We do not expect students to have high proficiency in all the examples listed, but to gain at least some proficiency from each category.

  • The ability to take a loosely defined problem and clearly pose it as a well defined problem specification.
  • The understanding of several advanced algorithms beyond what is covered in the core.
  • The appreciation a variety of models for bounding resources, such as information theory, space complexity, parallel complexity, communication complexity, proof complexity, query complexity, and hardness of approximation.
  • The ability to understand and apply a variety of advanced algorithmic techniques and proof techniques, such as Lovasz Local Lemma, Johnson Lindenstrauss, Chernoff Bounds, sparsification, expanders, probabilistic method, regret bounds, spectral graph theory, fixed parameter tractability and semindefinite programming.
  • The ability to recognize flaws in ill-formed proofs.
  • The ability to formulate new questions about the field.

Course Requirements

The curriculum will consist of one required course (Computational Complexity, 15-455) and at least three elective courses. The three elective courses must sum to at least 30 units. The elective courses will vary from year to year.

The initial list of courses is:

  • Computational Discrete Math (15-354)
  • Computational Geometry (15-456) (prereq. 15-451)
  • Discrete Differential Geometry (15-458) (prereq. 21-259)
  • Introduction to Cryptography (15-503)
  • Theorist Toolkit (15-751) (sug. prereq 15-451)
  • Special Topics in Cryptography (15-827)
  • Advanced Algorithms (15-850) (prereq 15-451)
  • Algorithms in the Real World (15-853) (sug. prereq 15-451)
  • Analytical Performance Modeling and Design (15-857)Machine Learning Theory (15-859B)
  • Quantum Computation and Quantum Information (15-859BB)
  • Algorithms for Big Data (15-859CC) (sug. prereq 15-451)
  • Spectral Graph Theory (15-859N) (sug. prereq 15-451)
  • Coding Theory (15-859Y)
  • Algorithm Superpower Randomization (15-859Z)
  • Truth Justice and Algorithms (15-896) (sug. prereq 15-451)
  • Combinatorics (21-301)
  • Graph Theory (21-484)
  • Random Graphs (21-801)
  • Integer Programming (47-830, Mini)
  • Linear Programming (47-834, Mini)
  • Graph Theory (47-835, Mini)
  • Advanced Graph Theory (47-836, Mini)
  • Convex Optimization (47-851, Mini)
  • Special Topics in Combinatorial Optimization (47-853, Mini)

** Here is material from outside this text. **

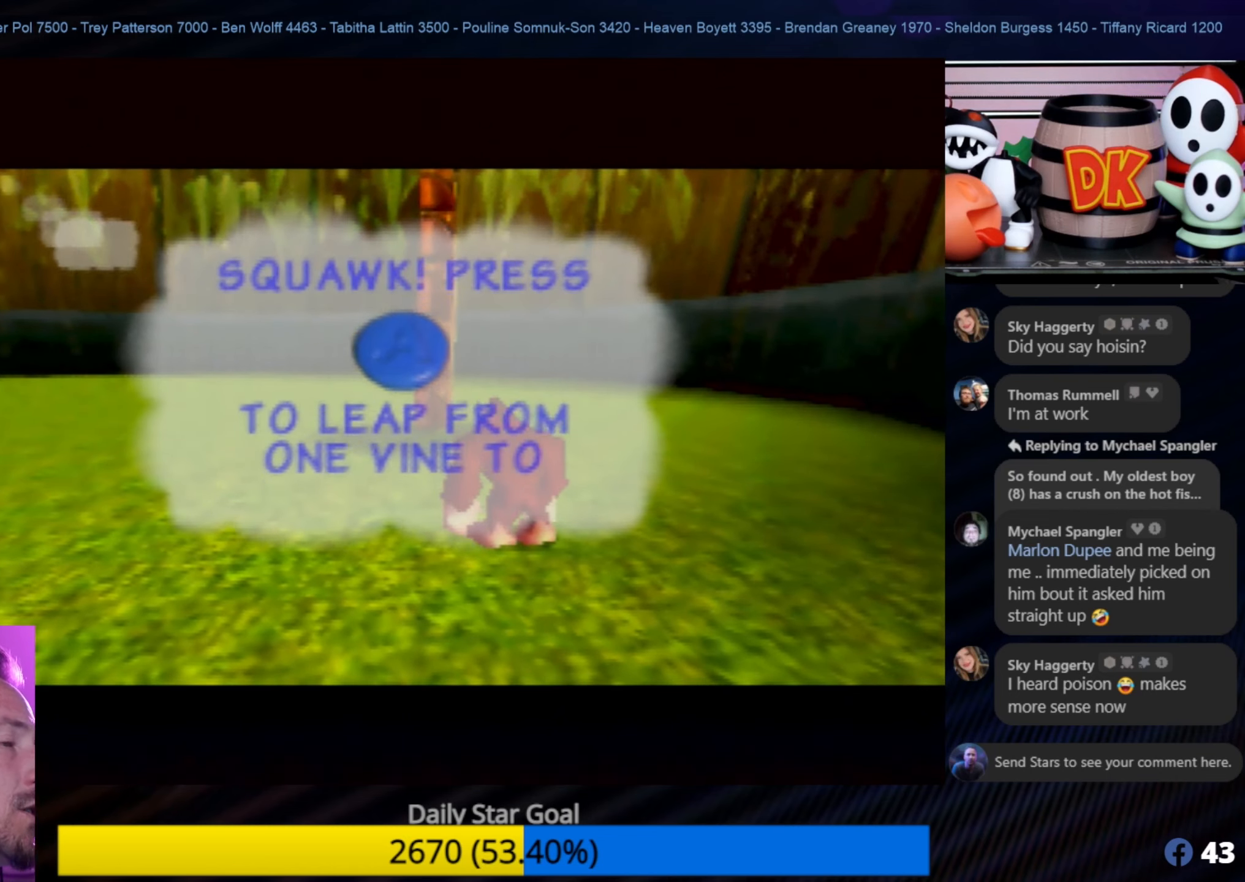
{"buttons": [], "left_stick": "center", "events": []}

The prerequisites (prereq.) are those beyond the overall concentration prerequisites listed below. The notation “sug. prereq.” means suggested prerequisite. The graduate algorithms course (15-750) does not count since it is not sufficiently different than 15-451. A student can also use a senior thesis or research-based independent study as one of the elective courses (for 12 units). The topic must be related to algorithms and complexity, and approved by the director. An independent study must be for at least 12 units, and there must be a substation paper writeup on the research topic, and a poster or other presentation.

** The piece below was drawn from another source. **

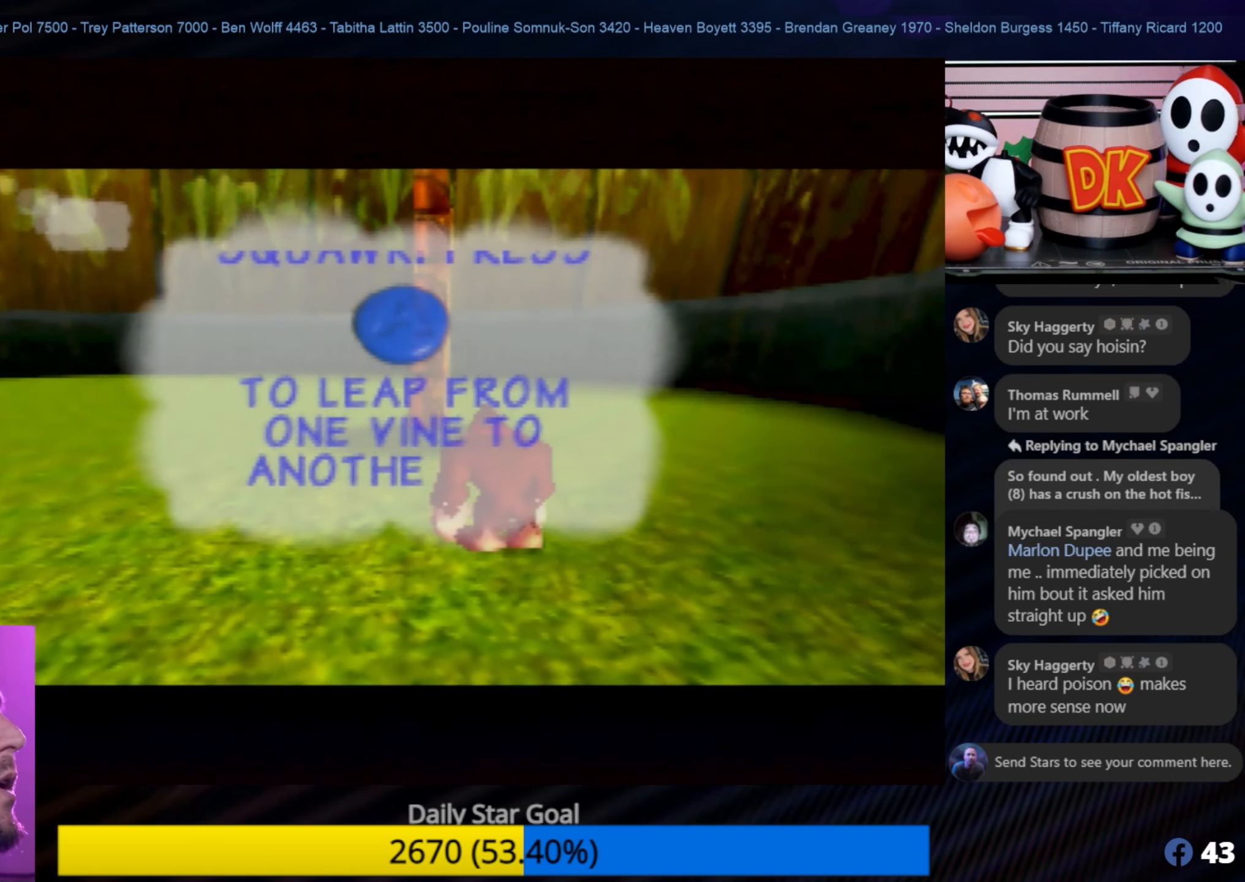
{"buttons": [], "left_stick": "center", "events": [[267, "A", "down"], [384, "A", "up"]]}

The complexity course will be offered every semester. Furthermore at least two elective courses will be offered every semester.

The choice of elective courses will be posted prior to registration during the previous semester.


The courses 15-210, 15-251, 15-451, 21-241 and one of 15-259, 21-325 or 36-218 are prerequisites to the concentration. It is expected that all students will start the concentration after having finished all but 15-451.

Double Counting

The concentration will require that 3 courses (at least 27 units) are not double counted with any other requirements of any Major, Minor, or other concentration the student is pursuing.


The current director of the Algorithms and Complexity concentration is Ryan O'Donnell. Courses in the list of electives will be approved by the director on a yearly basis under consultation of the algorithms and complexity group (to help evaluate the relevance of the courses) and the Assistant Dean (to help flag any logistical issues). Any special requests by a student for counting a course out of the list, will go to the director. The director will also approve any research units.